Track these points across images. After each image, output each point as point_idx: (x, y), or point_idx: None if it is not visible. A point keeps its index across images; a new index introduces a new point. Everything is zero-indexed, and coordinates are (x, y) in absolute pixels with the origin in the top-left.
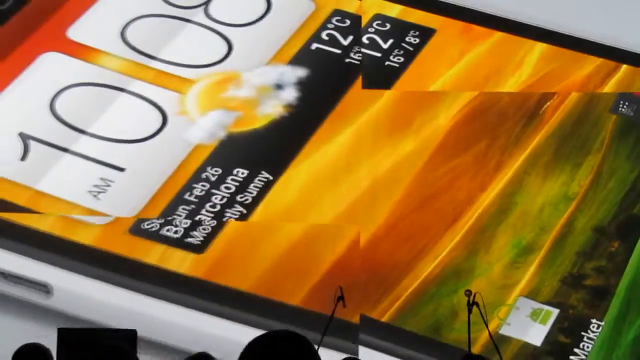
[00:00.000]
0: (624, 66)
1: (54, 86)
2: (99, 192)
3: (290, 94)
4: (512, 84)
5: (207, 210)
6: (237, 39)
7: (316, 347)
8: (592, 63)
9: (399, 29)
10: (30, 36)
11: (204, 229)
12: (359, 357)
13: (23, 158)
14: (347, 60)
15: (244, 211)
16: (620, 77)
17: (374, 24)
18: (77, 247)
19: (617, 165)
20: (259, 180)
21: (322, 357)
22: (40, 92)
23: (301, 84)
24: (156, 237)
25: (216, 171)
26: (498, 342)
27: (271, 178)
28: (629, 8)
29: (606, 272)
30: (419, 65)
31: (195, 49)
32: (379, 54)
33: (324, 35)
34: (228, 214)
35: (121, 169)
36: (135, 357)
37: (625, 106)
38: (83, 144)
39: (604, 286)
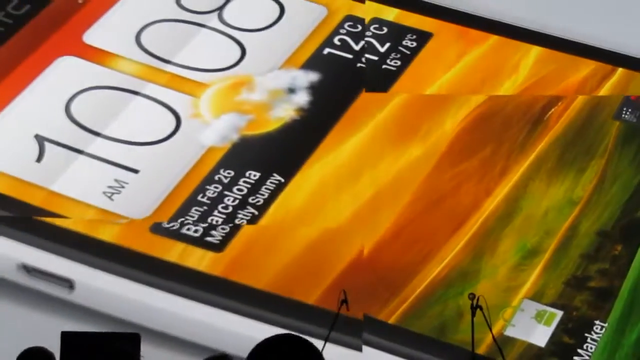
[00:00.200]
0: (620, 69)
1: (69, 89)
2: (113, 194)
3: (302, 98)
4: (508, 87)
5: (219, 212)
6: (251, 43)
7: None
8: (588, 66)
9: (396, 32)
10: (47, 40)
11: (222, 229)
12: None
13: (39, 160)
14: (359, 64)
15: (256, 213)
16: (616, 80)
17: (372, 28)
18: (99, 244)
19: (621, 171)
20: (271, 182)
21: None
22: (56, 95)
23: (313, 88)
24: (176, 235)
25: (229, 173)
26: (503, 342)
27: (283, 180)
28: (625, 12)
29: (609, 274)
30: (415, 68)
31: (209, 53)
32: (376, 58)
33: (336, 40)
34: (240, 216)
35: (135, 171)
36: None
37: (628, 113)
38: (98, 146)
39: (608, 288)
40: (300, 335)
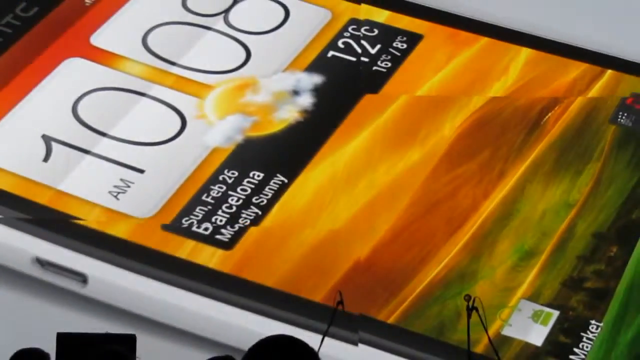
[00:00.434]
0: (609, 71)
1: (77, 90)
2: (119, 193)
3: (306, 100)
4: (498, 89)
5: (223, 212)
6: (256, 46)
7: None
8: (578, 68)
9: (387, 34)
10: (55, 42)
11: (232, 228)
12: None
13: (46, 159)
14: (375, 68)
15: (259, 212)
16: (604, 82)
17: (363, 30)
18: (112, 241)
19: (616, 174)
20: (274, 182)
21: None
22: (64, 96)
23: (317, 91)
24: (187, 233)
25: (233, 174)
26: (500, 342)
27: (286, 181)
28: (614, 14)
29: (605, 275)
30: (406, 70)
31: (215, 55)
32: (367, 59)
33: (340, 43)
34: (243, 215)
35: (141, 171)
36: None
37: (624, 117)
38: (104, 146)
39: (603, 289)
40: (295, 337)
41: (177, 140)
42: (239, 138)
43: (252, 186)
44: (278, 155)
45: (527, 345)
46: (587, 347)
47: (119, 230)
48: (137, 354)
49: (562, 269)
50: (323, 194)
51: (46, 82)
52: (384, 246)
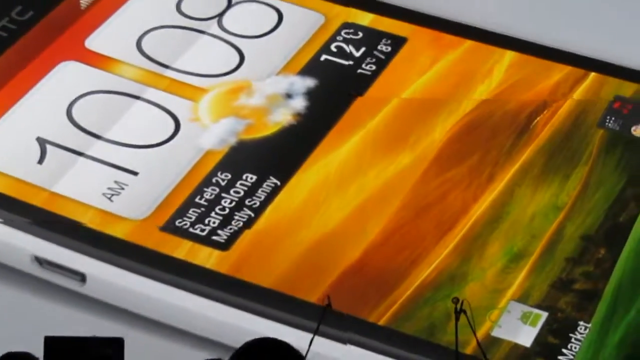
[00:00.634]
0: (592, 74)
1: (71, 93)
2: (113, 195)
3: (300, 103)
4: (482, 91)
5: (216, 213)
6: (249, 49)
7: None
8: (561, 71)
9: (371, 37)
10: (50, 45)
11: (229, 229)
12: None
13: (40, 161)
14: (359, 71)
15: (252, 215)
16: (588, 84)
17: (343, 32)
18: (111, 240)
19: (604, 177)
20: (267, 185)
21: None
22: (58, 98)
23: (310, 94)
24: (185, 234)
25: (226, 176)
26: (490, 343)
27: (279, 183)
28: (597, 17)
29: (593, 277)
30: (390, 73)
31: (209, 58)
32: (351, 62)
33: (332, 47)
34: (236, 217)
35: (135, 173)
36: None
37: (611, 121)
38: (98, 149)
39: (592, 290)
40: (280, 340)
41: (171, 142)
42: (233, 141)
43: (245, 188)
44: (271, 158)
45: (517, 346)
46: (575, 347)
47: (113, 232)
48: (134, 352)
49: (551, 270)
50: (316, 197)
51: (41, 85)
52: (376, 249)
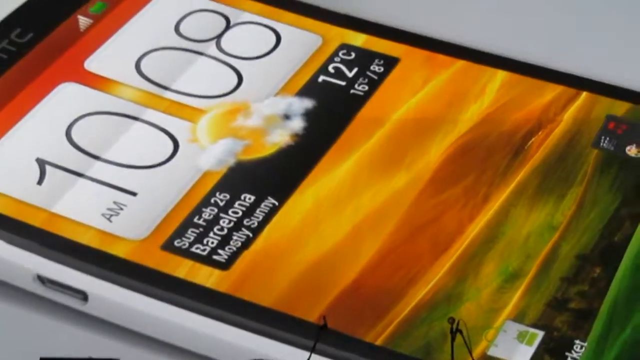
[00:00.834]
0: (584, 93)
1: (71, 114)
2: (112, 215)
3: (297, 124)
4: (474, 111)
5: (214, 234)
6: (247, 71)
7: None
8: (553, 90)
9: (364, 58)
10: (49, 67)
11: (229, 249)
12: None
13: (40, 182)
14: (352, 92)
15: (250, 235)
16: (580, 103)
17: (340, 53)
18: (113, 259)
19: (599, 197)
20: (265, 205)
21: None
22: (58, 120)
23: (308, 115)
24: (186, 253)
25: (224, 196)
26: None
27: (277, 204)
28: (590, 37)
29: (589, 296)
30: (383, 93)
31: (207, 80)
32: (344, 83)
33: (330, 68)
34: (234, 237)
35: (134, 194)
36: None
37: (606, 141)
38: (98, 169)
39: (587, 309)
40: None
41: (170, 163)
42: (231, 161)
43: (244, 209)
44: (269, 178)
45: None
46: None
47: (113, 252)
48: None
49: (546, 290)
50: (313, 217)
51: (40, 106)
52: (372, 269)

TASK BRIEF
When you output the listing, reproduce it exactly but drop its pictures.

ANSWER FOR THIS EXERCISE
Track these points across images. After each image, output each point as point_idx: (x, y), or point_idx: None if it is not visible. A point keeps its index across images; a new index introduces a new point. Everything is zero-indexed, and coordinates are (x, y) in absolute pixels with the origin in the top-left.
[00:00.000]
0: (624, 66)
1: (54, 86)
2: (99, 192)
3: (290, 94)
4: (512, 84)
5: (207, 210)
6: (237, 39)
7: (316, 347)
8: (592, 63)
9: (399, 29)
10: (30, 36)
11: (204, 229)
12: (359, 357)
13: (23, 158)
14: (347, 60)
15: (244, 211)
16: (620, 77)
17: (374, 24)
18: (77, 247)
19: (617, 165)
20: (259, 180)
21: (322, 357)
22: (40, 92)
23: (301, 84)
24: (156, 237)
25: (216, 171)
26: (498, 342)
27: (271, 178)
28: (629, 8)
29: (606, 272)
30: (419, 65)
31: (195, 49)
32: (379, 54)
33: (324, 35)
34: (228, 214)
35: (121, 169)
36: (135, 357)
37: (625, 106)
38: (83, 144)
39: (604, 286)
[00:00.200]
0: (620, 69)
1: (69, 89)
2: (113, 194)
3: (302, 98)
4: (508, 87)
5: (219, 212)
6: (251, 43)
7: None
8: (588, 66)
9: (396, 32)
10: (47, 40)
11: (222, 229)
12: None
13: (39, 160)
14: (359, 64)
15: (256, 213)
16: (616, 80)
17: (372, 28)
18: (99, 244)
19: (621, 171)
20: (271, 182)
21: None
22: (56, 95)
23: (313, 88)
24: (176, 235)
25: (229, 173)
26: (503, 342)
27: (283, 180)
28: (625, 12)
29: (609, 274)
30: (415, 68)
31: (209, 53)
32: (376, 58)
33: (336, 40)
34: (240, 216)
35: (135, 171)
36: None
37: (628, 113)
38: (98, 146)
39: (608, 288)
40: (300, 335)
[00:00.434]
0: (609, 71)
1: (77, 90)
2: (119, 193)
3: (306, 100)
4: (498, 89)
5: (223, 212)
6: (256, 46)
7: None
8: (578, 68)
9: (387, 34)
10: (55, 42)
11: (232, 228)
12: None
13: (46, 159)
14: (375, 68)
15: (259, 212)
16: (604, 82)
17: (363, 30)
18: (112, 241)
19: (616, 174)
20: (274, 182)
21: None
22: (64, 96)
23: (317, 91)
24: (187, 233)
25: (233, 174)
26: (500, 342)
27: (286, 181)
28: (614, 14)
29: (605, 275)
30: (406, 70)
31: (215, 55)
32: (367, 59)
33: (340, 43)
34: (243, 215)
35: (141, 171)
36: None
37: (624, 117)
38: (104, 146)
39: (603, 289)
40: (295, 337)
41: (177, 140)
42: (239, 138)
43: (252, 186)
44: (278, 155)
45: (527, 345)
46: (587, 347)
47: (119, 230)
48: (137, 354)
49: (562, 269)
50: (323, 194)
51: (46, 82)
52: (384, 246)
[00:00.634]
0: (592, 74)
1: (71, 93)
2: (113, 195)
3: (300, 103)
4: (482, 91)
5: (216, 213)
6: (249, 49)
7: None
8: (561, 71)
9: (371, 37)
10: (50, 45)
11: (229, 229)
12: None
13: (40, 161)
14: (359, 71)
15: (252, 215)
16: (588, 84)
17: (343, 32)
18: (111, 240)
19: (604, 177)
20: (267, 185)
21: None
22: (58, 98)
23: (310, 94)
24: (185, 234)
25: (226, 176)
26: (490, 343)
27: (279, 183)
28: (597, 17)
29: (593, 277)
30: (390, 73)
31: (209, 58)
32: (351, 62)
33: (332, 47)
34: (236, 217)
35: (135, 173)
36: None
37: (611, 121)
38: (98, 149)
39: (592, 290)
40: (280, 340)
41: (171, 142)
42: (233, 141)
43: (245, 188)
44: (271, 158)
45: (517, 346)
46: (575, 347)
47: (113, 232)
48: (134, 352)
49: (551, 270)
50: (316, 197)
51: (41, 85)
52: (376, 249)
[00:00.834]
0: (584, 93)
1: (71, 114)
2: (112, 215)
3: (297, 124)
4: (474, 111)
5: (214, 234)
6: (247, 71)
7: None
8: (553, 90)
9: (364, 58)
10: (49, 67)
11: (229, 249)
12: None
13: (40, 182)
14: (352, 92)
15: (250, 235)
16: (580, 103)
17: (340, 53)
18: (113, 259)
19: (599, 197)
20: (265, 205)
21: None
22: (58, 120)
23: (308, 115)
24: (186, 253)
25: (224, 196)
26: None
27: (277, 204)
28: (590, 37)
29: (589, 296)
30: (383, 93)
31: (207, 80)
32: (344, 83)
33: (330, 68)
34: (234, 237)
35: (134, 194)
36: None
37: (606, 141)
38: (98, 169)
39: (587, 309)
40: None
41: (170, 163)
42: (231, 161)
43: (244, 209)
44: (269, 178)
45: None
46: None
47: (113, 252)
48: None
49: (546, 290)
50: (313, 217)
51: (40, 106)
52: (372, 269)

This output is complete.